- Born: 8 April 1968 (age 58)

Gymnastics career
- Discipline: Women's artistic gymnastics
- Country represented: East Germany
- Medal record
Olympic Games
| Bronze medal – third place | 1988 Seoul | Team |
World Championships
| Gold medal – first place | 1985 Montreal | Uneven bars |
| Bronze medal – third place | 1983 Budapest | Team |
| Bronze medal – third place | 1985 Montreal | Team |
| Bronze medal – third place | 1987 Rotterdam | Team |
Friendship Games
| Silver medal – second place | 1984 Olomouc | Team |
| Bronze medal – third place | 1984 Olomouc | Uneven bars |

= Gabriele Fähnrich =

East German gymnast (born 1968)

Gabriele Fähnrich (born 8 April 1968) is a German former gymnast who represented East Germany (GDR). She is the 1985 World champion on the uneven bars. She also finished fourth in the all-around event at the 1985 World Championships, and won a bronze medal in the team event at the 1988 Olympic Games.

Born in Hoyerswerda, Saxony, Fähnrich's parents and sister Carola were also gymnasts. Fähnrich was nine when she went to the national training center in East-Berlin and stayed there for 11 years. She competed for the club Sportvereinigung Dynamo (Sports Club Dynamo).

==Problems with her coaches==
In 2005 and 2006, Gabriele Fähnrich gave several interviews to German newspapers in which she told about her unhappy times in gymnastics and her many problems with the East German coaches.

The problems started in 1983, when Fähnrich was competing in Japan at the Chunichi Cup meet. During the competition, she wanted to make some photos, but had problems with her camera. A West-German gymnast, Brigitta Lehmann, who was also competing at this meet, saw that she had problems and went to her and offered her help, which Fähnrich accepted. This incident only happened a few minutes, but caused big problems for Fähnrich, because it was strictly forbidden for East Germans athletes to talk to West-Germans. After this meet, she was questioned about this incident by her coaches and later the Stasi, their reaction towards her was rude and they called her a liar.

In 1984, Fähnrich was selected for the 1984 Olympic team, but because of the boycott, she and her teammates stayed home.

In 1985 at the World Championships in Canada, she was very successful, she won a bronze medal with her team, was fourth in the All-around and became world-champion on uneven-bars.

Gabriele Fähnrich specialised on bars, her beam-routine was good but not great (she won the national beam-title in 1985, her only national title), but on floor and vault, she was weak, and that was something the GDR-coaches wanted to change after her success in Canada.

They made her train extra hard to learn new skills on floor and they wanted her to do a more difficult vault, however this new training method resulted in a knee-injury that was so bad that she couldn't compete in 1986 and it was necessary to have surgery on both knees.

Although not yet recovered from the surgery, the coaches wanted her to compete at the 1987 Worlds in Rotterdam. Because she was still not recovered, this meet was a disaster for Fähnrich, who was the worst gymnast of her team, although she scored a perfect 10.00 on bars during the team finals. Her coaches reacted furiously and refused to talk to her during their stay in Rotterdam.

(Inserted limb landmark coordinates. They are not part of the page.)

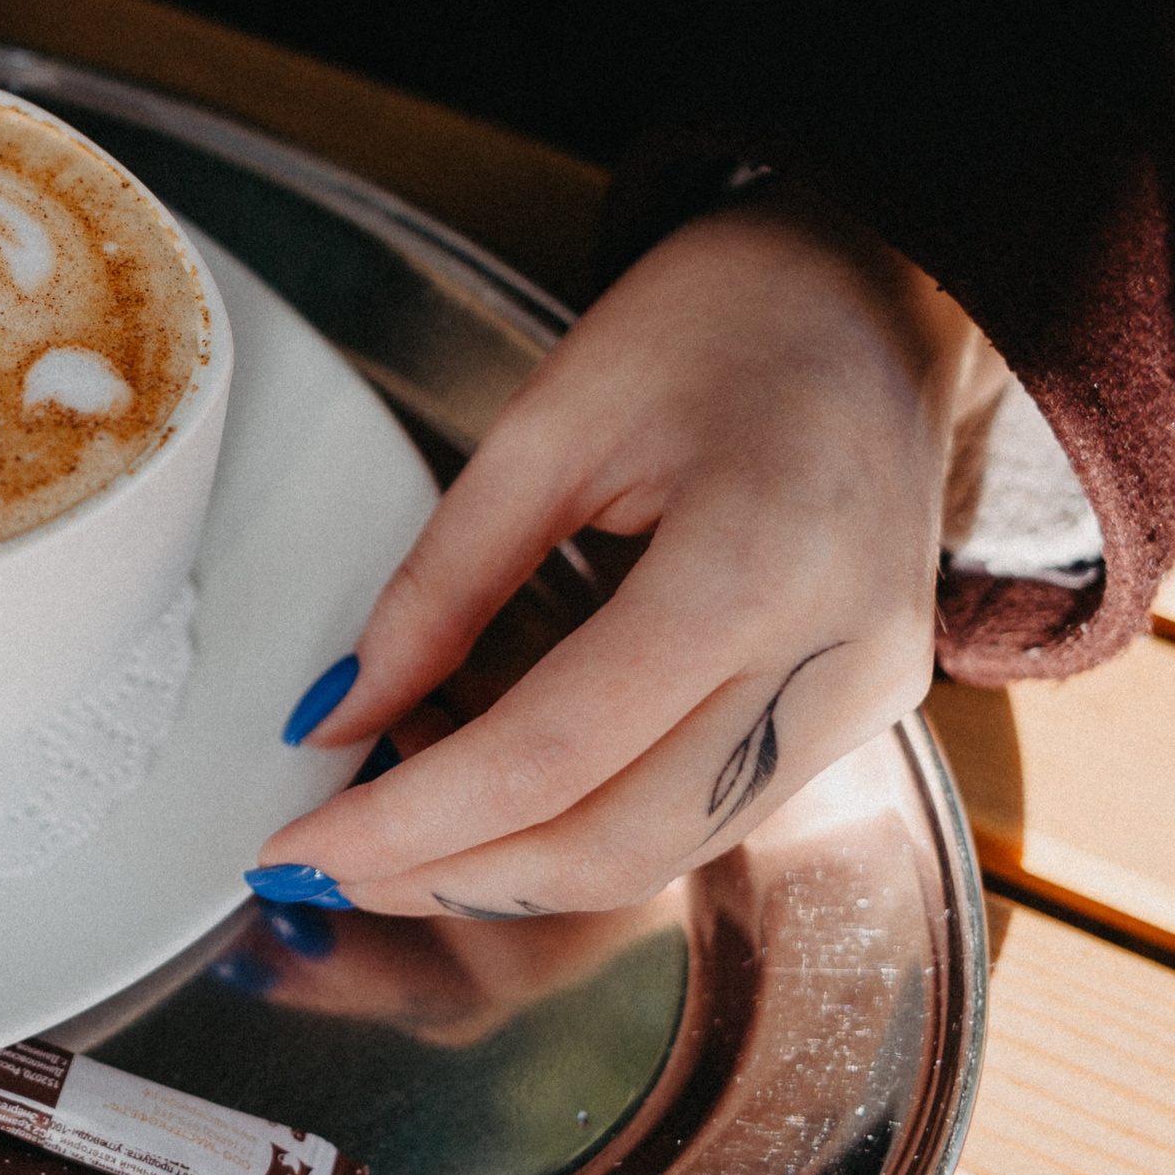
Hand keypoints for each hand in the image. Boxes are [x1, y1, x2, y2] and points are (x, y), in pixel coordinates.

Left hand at [256, 192, 1000, 915]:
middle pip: (613, 844)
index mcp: (753, 568)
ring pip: (660, 855)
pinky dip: (580, 826)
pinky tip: (487, 796)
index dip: (409, 820)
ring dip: (508, 870)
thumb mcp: (547, 424)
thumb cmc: (717, 323)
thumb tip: (336, 713)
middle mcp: (830, 665)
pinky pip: (702, 818)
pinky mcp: (854, 718)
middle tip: (319, 867)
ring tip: (383, 833)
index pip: (550, 755)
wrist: (877, 299)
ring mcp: (860, 704)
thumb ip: (438, 583)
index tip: (297, 847)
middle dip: (448, 876)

==Doping and the 1988 Olympics==

In 1988, almost every female elite gymnast in East Germany was injured, most of them badly. Fähnrich, together with club-mates Dagmar Kersten and Ulrike Klotz became part of the doping-program of the GDR-Sport system. To make their bodies stronger, they were given doping, which had a disastrous effect on Fähnrich's body: she started to gain a lot of weight and had to stop with the programme. The coaches gave up on her and three weeks before the Olympics, they wanted to send her home.

At the national training centre, she was given a last chance: She had to lose several pounds in three days, which she did by only eating one apple a day and using a lot of laxatives, which gave her gruesome stomach-pains.

At the Olympics in Seoul, Fähnrich won a bronze medal in the team competition. She placed 25th overall, but did not advance to the All Around final (Top 36) because only three gymnasts per nation were able to compete and she was the fourth ranked East German behind Dagmar Kersten (8th), Dörte Thümmler (11th) and Ulrike Klotz (16th). Her other Individual results at the Seoul Olympics were 15th (uneven bars), 22nd (balance beam), 38th (vault) and 45th (floor).

==After the Olympics==
After the Olympics, Fähnrich not only retired from gymnastics, but she also didn't want to have anything to do with gymnastics any more. She married and became a beautician.
In 1990, she had a daughter. Her daughter did gymnastics for a while and when the coaches told Fähnrich that her daughter was a talent, she took her daughter away from gymnastics and she took her to a karate-club instead.

She currently sits on the board of the Citizens Center Hohenschönhausen.